Sodium-hydrogen exchanger (NHE) draws Na⁺ into the cell and expels H⁺. The sodium-potassium ATPase (Na⁺/K⁺) releases Na⁺ and draws in K⁺. Na⁺/K⁺/Cl⁻ cotransporter 1 (NKCC1) draws Na⁺, K⁺, and Cl⁻ into the cell. The anion exchanger (AE) exchanges Cl⁻ and HCO₃⁻. H⁺/K⁺-ATPase (HKA) expels H⁺ into the stomach lumen accompanied by an unknown Cl⁻ channel or transporter to participate in gastric acid formation. KCNQ1-KCNE2 (Q1, E2) and KCNJ channels expel potassium from the cell in order to “reset” the high intracellular K⁺ accumulated by HKA activity. A color version of the figure is available online.

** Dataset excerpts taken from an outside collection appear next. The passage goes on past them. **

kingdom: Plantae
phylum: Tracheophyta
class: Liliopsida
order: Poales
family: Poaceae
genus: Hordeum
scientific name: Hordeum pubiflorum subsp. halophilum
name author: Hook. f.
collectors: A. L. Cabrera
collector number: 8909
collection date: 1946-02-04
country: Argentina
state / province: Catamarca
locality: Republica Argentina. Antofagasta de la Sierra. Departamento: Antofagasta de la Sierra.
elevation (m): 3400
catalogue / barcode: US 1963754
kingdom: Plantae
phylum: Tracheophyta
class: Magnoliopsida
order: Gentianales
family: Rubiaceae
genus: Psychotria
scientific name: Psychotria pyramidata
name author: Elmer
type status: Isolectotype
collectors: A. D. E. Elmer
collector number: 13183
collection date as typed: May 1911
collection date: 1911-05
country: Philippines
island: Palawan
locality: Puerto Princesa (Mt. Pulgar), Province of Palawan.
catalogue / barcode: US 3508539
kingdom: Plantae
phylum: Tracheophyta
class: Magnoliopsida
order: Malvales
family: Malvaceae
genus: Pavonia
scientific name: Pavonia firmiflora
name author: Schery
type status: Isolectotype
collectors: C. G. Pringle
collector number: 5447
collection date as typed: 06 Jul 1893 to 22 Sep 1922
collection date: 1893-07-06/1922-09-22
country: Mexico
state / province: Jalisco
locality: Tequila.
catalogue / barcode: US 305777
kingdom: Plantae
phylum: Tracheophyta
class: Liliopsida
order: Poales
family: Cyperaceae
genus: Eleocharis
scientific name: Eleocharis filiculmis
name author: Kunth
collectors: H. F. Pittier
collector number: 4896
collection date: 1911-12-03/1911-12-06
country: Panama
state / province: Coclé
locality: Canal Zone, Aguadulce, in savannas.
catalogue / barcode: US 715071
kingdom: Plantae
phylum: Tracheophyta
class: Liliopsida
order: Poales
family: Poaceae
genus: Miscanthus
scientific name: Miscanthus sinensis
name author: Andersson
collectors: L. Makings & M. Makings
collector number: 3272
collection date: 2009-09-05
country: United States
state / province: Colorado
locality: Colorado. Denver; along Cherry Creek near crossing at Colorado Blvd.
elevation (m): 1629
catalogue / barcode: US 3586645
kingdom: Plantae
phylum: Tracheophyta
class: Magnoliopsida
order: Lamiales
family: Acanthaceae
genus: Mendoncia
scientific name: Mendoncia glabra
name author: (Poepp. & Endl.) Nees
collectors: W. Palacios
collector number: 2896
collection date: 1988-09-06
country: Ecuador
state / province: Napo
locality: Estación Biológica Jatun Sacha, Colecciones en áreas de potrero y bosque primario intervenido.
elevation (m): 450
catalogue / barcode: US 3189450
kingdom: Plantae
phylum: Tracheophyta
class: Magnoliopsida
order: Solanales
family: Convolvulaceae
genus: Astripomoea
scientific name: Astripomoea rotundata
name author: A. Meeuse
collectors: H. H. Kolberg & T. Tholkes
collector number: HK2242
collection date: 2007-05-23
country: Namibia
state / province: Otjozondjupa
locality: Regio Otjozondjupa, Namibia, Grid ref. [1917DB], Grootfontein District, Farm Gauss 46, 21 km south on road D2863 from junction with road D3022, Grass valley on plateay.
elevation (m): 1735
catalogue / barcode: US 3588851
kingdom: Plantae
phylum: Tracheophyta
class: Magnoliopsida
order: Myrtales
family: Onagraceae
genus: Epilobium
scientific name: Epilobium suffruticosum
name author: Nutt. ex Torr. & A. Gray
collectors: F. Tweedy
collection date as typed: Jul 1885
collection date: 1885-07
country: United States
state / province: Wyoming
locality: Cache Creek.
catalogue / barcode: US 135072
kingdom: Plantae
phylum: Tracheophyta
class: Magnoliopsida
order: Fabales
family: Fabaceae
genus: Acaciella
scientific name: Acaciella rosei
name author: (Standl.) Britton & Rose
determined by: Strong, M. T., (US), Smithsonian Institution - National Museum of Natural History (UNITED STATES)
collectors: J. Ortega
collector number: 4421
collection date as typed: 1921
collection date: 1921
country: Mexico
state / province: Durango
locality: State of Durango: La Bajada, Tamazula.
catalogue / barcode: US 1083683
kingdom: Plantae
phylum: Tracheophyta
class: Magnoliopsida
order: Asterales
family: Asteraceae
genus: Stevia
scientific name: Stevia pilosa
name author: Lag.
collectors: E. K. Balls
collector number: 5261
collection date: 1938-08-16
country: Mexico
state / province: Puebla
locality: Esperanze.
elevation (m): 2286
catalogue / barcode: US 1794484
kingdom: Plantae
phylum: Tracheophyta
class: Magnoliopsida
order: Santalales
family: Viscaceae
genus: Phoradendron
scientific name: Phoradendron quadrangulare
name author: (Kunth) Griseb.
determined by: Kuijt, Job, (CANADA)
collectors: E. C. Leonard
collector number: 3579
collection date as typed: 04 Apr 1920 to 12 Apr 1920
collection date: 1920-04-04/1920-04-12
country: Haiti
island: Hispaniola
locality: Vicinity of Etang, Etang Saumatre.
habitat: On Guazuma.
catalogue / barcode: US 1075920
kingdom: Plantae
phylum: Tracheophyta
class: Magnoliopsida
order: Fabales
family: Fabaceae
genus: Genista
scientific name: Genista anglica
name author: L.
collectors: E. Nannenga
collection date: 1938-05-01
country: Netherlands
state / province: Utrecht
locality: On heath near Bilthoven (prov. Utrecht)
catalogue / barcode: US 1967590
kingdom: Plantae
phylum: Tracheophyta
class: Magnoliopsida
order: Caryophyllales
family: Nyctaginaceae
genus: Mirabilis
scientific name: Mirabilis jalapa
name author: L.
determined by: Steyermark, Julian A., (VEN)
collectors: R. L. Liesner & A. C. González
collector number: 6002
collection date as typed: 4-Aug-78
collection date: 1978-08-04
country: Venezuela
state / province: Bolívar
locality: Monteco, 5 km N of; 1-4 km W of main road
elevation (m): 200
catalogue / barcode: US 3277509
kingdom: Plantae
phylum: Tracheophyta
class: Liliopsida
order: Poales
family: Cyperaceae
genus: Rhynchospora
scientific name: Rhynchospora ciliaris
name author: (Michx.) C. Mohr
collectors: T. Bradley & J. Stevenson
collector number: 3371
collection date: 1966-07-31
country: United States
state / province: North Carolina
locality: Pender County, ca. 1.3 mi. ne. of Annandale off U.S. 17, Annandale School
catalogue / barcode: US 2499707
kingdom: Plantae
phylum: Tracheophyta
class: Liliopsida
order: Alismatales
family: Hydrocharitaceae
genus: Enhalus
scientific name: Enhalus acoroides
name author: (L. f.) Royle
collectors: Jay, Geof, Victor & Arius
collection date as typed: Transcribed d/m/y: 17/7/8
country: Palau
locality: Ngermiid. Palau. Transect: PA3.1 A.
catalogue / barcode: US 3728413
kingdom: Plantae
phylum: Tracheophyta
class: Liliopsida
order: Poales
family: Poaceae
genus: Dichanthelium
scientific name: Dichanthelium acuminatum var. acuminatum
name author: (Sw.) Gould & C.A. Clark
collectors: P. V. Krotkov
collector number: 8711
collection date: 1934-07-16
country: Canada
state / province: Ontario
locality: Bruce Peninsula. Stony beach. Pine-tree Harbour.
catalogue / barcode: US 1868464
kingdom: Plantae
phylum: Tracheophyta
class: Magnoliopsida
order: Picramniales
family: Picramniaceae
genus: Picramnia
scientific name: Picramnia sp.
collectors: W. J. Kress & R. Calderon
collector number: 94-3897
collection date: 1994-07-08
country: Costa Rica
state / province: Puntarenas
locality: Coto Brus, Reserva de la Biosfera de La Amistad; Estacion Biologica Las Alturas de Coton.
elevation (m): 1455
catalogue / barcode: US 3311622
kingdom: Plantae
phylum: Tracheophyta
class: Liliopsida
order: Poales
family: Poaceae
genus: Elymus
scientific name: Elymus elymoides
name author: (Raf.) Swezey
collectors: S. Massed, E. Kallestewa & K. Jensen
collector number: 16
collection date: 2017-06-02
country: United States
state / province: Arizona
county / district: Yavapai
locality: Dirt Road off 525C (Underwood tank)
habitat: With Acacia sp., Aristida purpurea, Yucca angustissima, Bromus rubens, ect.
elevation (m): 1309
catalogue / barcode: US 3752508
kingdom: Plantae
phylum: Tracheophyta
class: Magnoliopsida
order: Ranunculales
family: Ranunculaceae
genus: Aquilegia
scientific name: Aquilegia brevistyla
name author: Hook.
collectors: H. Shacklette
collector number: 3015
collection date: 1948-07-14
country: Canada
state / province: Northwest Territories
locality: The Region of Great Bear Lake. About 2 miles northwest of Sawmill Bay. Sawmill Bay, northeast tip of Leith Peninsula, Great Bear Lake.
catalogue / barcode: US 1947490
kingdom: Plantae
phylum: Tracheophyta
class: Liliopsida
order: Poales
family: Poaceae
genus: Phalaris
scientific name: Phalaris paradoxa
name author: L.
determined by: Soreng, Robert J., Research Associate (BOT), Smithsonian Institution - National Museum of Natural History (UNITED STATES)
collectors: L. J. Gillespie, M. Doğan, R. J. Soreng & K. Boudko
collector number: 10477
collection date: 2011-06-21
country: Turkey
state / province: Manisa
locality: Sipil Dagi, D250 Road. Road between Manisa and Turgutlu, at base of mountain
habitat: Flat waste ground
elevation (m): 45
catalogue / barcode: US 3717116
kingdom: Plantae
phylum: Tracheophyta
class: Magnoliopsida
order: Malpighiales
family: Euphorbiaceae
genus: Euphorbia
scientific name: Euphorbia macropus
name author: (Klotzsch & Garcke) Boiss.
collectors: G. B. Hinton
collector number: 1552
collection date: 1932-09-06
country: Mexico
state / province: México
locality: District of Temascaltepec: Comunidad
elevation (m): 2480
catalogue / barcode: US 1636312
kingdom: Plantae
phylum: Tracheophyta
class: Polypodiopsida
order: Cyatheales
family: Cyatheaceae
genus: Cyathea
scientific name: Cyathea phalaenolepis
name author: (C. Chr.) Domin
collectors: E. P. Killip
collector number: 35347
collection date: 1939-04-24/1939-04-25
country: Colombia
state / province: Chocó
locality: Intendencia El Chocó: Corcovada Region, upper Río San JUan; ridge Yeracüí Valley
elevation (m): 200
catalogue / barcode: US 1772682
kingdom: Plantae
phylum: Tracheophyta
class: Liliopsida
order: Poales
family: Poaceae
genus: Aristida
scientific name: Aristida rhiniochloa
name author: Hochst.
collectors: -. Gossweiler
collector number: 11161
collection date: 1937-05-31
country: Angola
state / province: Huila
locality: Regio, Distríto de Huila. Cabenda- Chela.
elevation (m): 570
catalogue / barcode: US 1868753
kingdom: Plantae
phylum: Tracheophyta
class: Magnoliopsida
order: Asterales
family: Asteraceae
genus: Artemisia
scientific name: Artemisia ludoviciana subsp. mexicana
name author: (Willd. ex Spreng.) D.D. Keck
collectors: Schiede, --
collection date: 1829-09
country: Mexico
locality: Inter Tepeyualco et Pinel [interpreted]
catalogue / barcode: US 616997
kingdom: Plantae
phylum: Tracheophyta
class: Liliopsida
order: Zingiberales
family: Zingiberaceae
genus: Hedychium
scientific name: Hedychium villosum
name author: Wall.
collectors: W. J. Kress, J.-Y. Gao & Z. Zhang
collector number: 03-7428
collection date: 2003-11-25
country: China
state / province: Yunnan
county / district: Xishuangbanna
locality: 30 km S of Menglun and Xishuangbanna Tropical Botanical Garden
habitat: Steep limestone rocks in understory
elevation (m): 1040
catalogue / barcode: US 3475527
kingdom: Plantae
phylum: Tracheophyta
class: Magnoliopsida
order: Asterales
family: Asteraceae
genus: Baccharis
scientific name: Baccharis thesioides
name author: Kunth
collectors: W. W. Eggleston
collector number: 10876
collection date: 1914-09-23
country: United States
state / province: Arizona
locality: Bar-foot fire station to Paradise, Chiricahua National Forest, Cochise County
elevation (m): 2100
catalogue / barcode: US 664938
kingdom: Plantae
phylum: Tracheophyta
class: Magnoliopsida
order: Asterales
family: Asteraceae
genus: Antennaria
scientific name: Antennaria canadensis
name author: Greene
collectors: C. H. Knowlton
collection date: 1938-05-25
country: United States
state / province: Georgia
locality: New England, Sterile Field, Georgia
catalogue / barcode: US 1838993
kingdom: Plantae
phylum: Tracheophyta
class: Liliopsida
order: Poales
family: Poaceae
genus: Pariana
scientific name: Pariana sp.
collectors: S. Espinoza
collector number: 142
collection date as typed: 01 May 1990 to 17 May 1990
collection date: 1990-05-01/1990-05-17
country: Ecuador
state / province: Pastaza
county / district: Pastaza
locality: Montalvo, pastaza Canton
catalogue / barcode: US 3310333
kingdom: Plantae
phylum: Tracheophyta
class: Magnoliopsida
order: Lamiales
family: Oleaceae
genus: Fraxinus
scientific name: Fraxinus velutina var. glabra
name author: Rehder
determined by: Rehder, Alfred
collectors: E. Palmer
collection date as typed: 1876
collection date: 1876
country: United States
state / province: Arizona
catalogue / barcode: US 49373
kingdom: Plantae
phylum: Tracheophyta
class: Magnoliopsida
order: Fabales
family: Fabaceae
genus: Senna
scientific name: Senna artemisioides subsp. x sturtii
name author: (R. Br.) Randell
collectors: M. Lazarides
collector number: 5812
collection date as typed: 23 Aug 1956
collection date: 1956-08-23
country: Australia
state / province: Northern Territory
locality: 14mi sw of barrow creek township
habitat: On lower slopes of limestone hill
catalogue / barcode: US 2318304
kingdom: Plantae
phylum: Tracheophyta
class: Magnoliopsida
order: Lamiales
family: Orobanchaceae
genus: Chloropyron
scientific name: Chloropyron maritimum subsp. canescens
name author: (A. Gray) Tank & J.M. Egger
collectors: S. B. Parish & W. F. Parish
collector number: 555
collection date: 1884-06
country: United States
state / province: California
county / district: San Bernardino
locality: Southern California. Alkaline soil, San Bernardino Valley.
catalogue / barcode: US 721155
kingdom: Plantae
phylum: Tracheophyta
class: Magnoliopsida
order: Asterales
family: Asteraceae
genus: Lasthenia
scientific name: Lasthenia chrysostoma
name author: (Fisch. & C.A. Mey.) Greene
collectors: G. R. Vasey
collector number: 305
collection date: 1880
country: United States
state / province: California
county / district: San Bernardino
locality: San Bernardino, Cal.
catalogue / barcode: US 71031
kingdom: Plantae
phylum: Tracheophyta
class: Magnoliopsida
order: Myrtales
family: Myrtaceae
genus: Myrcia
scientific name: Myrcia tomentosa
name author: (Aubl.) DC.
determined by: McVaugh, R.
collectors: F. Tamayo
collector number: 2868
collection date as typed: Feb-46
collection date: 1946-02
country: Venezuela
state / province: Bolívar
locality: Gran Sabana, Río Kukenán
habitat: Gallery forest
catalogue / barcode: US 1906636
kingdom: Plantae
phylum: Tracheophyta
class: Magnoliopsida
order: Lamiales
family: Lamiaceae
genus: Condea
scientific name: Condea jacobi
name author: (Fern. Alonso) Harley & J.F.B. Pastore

Figure 5. Summary of channel-transporter complex formation and functional crosstalk discussed herein

A. K⁺ channel interactions with members of the SLC superfamily. Left, SMIT1 and KCNQ1-KCNE2 form reciprocally regulating, physically interacting complexes in the brain. Center, NIS and KCNQ1-KCNE2 exhibit functional crosstalk in the thyroid, although physical interaction remains to be determined (indicated by dotted lines). Right, GAT3 and MaxiK form physically interacting chansporter complexes. B. Left, Orai1 and SPCA2 form physically interacting chansporter complexes which enable a novel mode of calcium channel activation, potentially important in tumorigenesis. Right, HKA and KCNQ1-KCNE2 exhibit functional crosstalk in the stomach to enable gastric acid secretion. Physical interaction remains to be determined (indicated by dotted lines). A color version of the figure is available online.